What was the difference in the life of the Peter the night Jesus was betrayed and 50 days later? Besides Peter having seen the resurrected Jesus the only difference is he now had the Holy Spirit living in him.

That can be the same difference in the old you and the new you.  You can turn what appears to be failure into victory by using the Holy Spirit to guide you.  But first you have to step out and take the risk of doing something and then sticking with it even when it does not look good so that you can eventually have victory.  You must risk trusting someone when others have betrayed you.  You must take risks in serving when it has only brought you pain in the past.  You must get up and do something or life will pass you by.

Please encourage us by sharing with us the risks you have taken and how you eventually ended up in victory.

Saturday, August 8, 2009

When Failure = Success


Sometimes we attempt to do something that doesn't turn out as we hoped.  It appears to be one BIG Failure.  Today my wife, Kat, and I sponsored a Kickball Fun Day which started with a Pancake breakfast catered by world famous Chris Cakes.


My wife dreamed the event up to help some friends who are struggling because of the husband's illness.  

Today rolled around and we had no teams signed up and once breakfast was over we found we had spent $200 to pull in $85 worth of donations for our friends.  In most people's book this event was one BIG failure.  I see it differently.  Sure we spent $200 and had no teams show up but lots of positive things have come out the whole event.

Kat is a very talented woman but for all of our marriage I have been the person who has been in the spot light.  This event was her idea and grew out of a desire to help someone else.  I am so proud of her because she not only said she cared for our friends but she tried to do something about it.  

A couple of men who did not know each other sat and talked for a couple of hours about life and their walk as followers of Jesus.

Several people who knew each other but had lost contact with each other saw each other at this event.

When we look at stories in the Bible we find times of failure or trials that God turns into success. Look at the story of Noah in Genesis 6, 7, 8 & 9, the story of Abram in Genesis 14, 15, 16, 17 & 18 and the story of Jacob in Genesis 27 through 30.  God took what looked like failure and turned it into success.  Moses, Samson and David are other examples of men failing but God using their failure to bring about His will and success.  The greatest example is the short three year period of Jesus' ministry and how God turned what looked like the ultimate failure into the greatest success.

Today my wife's event failed but out of that failure our friends know they have a person who loves them more than cash.  Two men started a new friendship and two men rediscovered old roots.  What looks like failure to most is the beginning new success in my wife's life.

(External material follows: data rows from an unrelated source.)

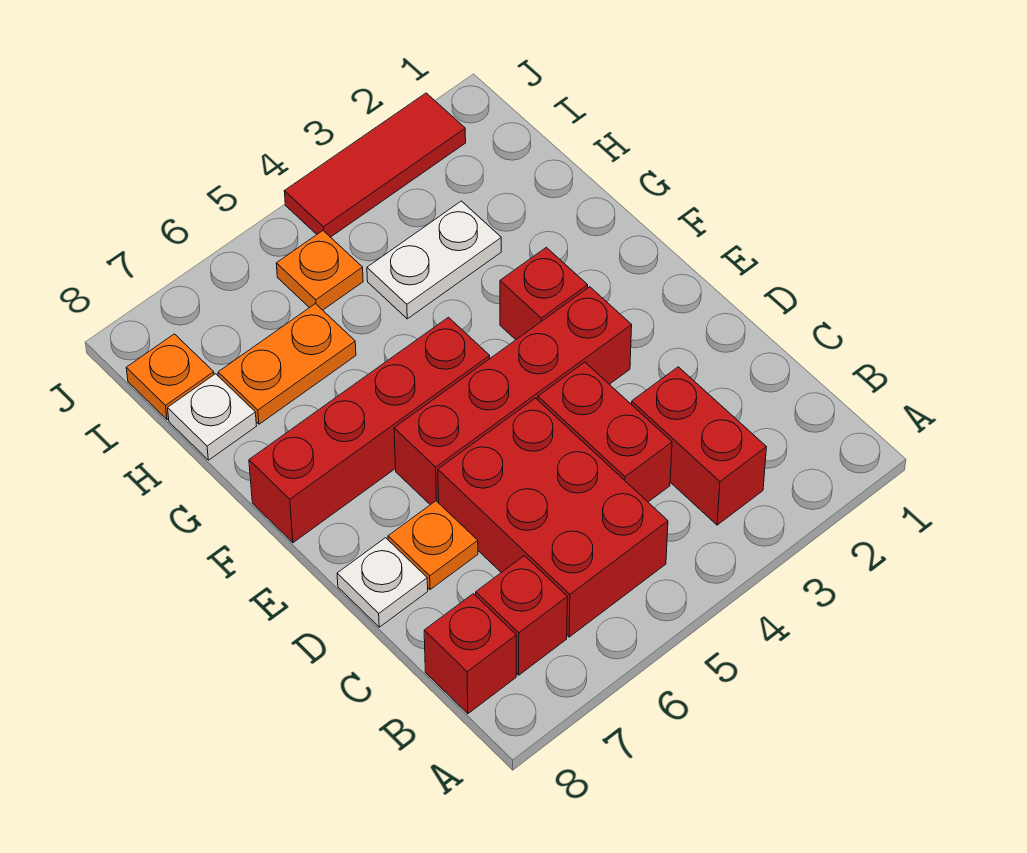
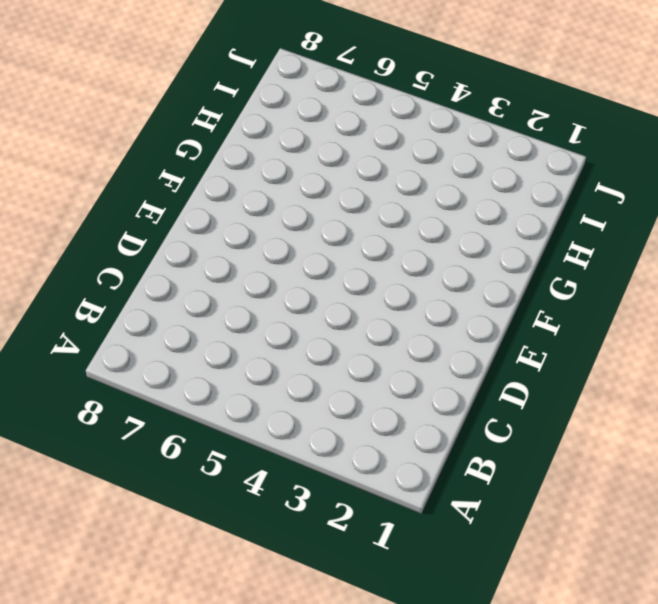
none -> red brick B3:C3 level 1
none -> red brick B5:D6 level 1
none -> red brick B7 level 1

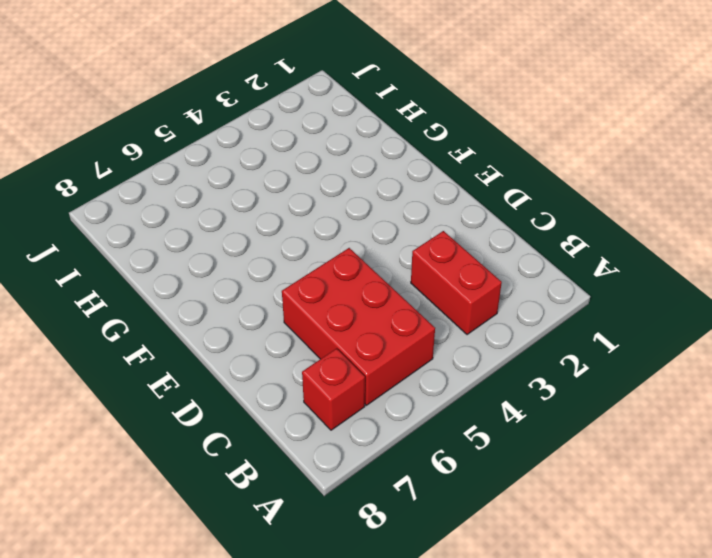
none -> red brick B8 level 1
none -> red brick C4:D4 level 1
none -> orange plate D7 level 1

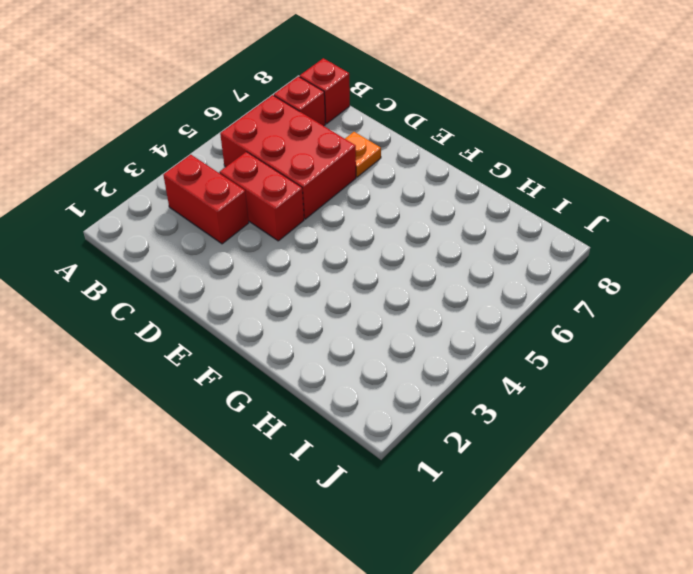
none -> white plate D8 level 1
none -> red brick E3:E6 level 1
none -> red brick F3 level 1

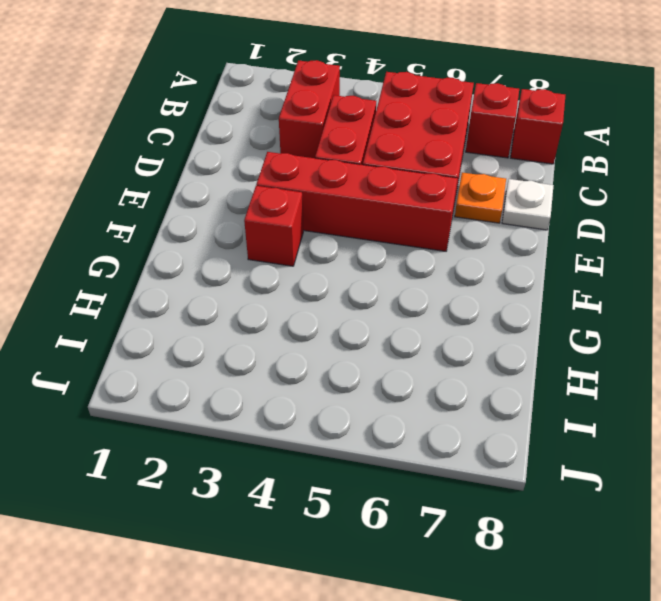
none -> red brick F5:F8 level 1
none -> white plate H3:H4 level 1
none -> orange plate H6:H7 level 1

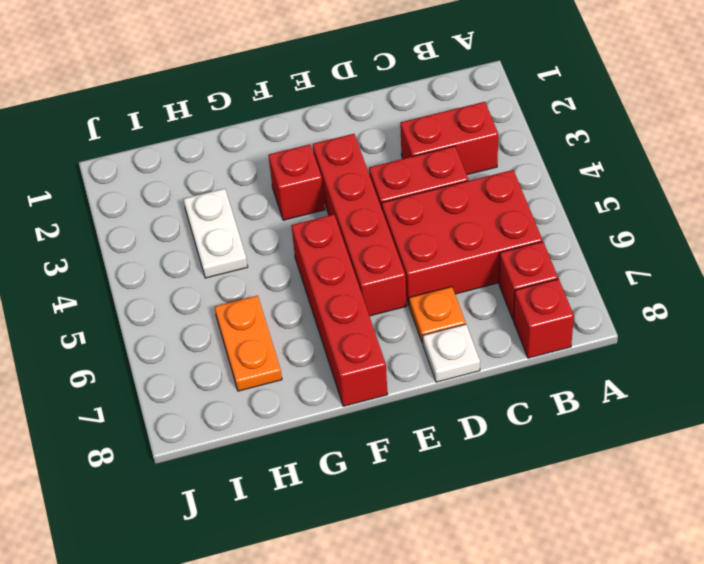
none -> white plate H8 level 1
none -> orange plate I5 level 1
none -> orange plate I8 level 1

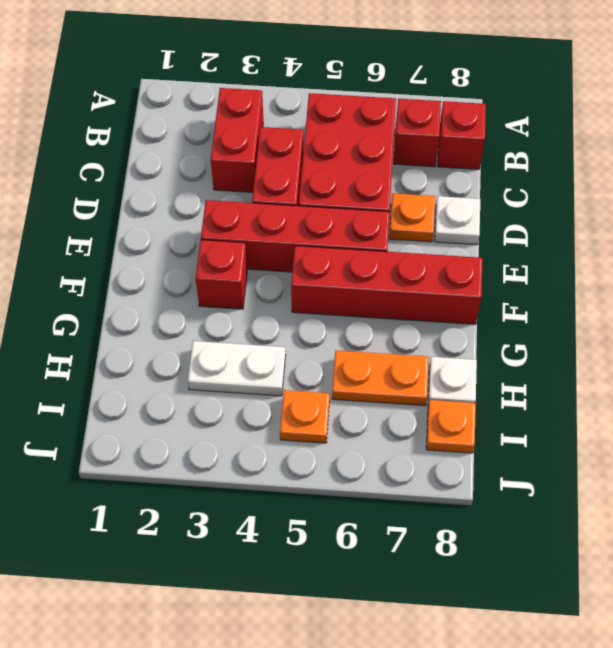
none -> red tile J2:J4 level 1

I once heard someone say, "If you haven't failed you have been sitting on your butt for far too long."  Get up off the couch and get out and fail at something and as you do you will find more success than you found sitting on the couch.

I once heard someone say, "It isn't what happens to you that is important, it's what you do with what hapeens to you that counts".

What failure in your life can you allowed God to make a success?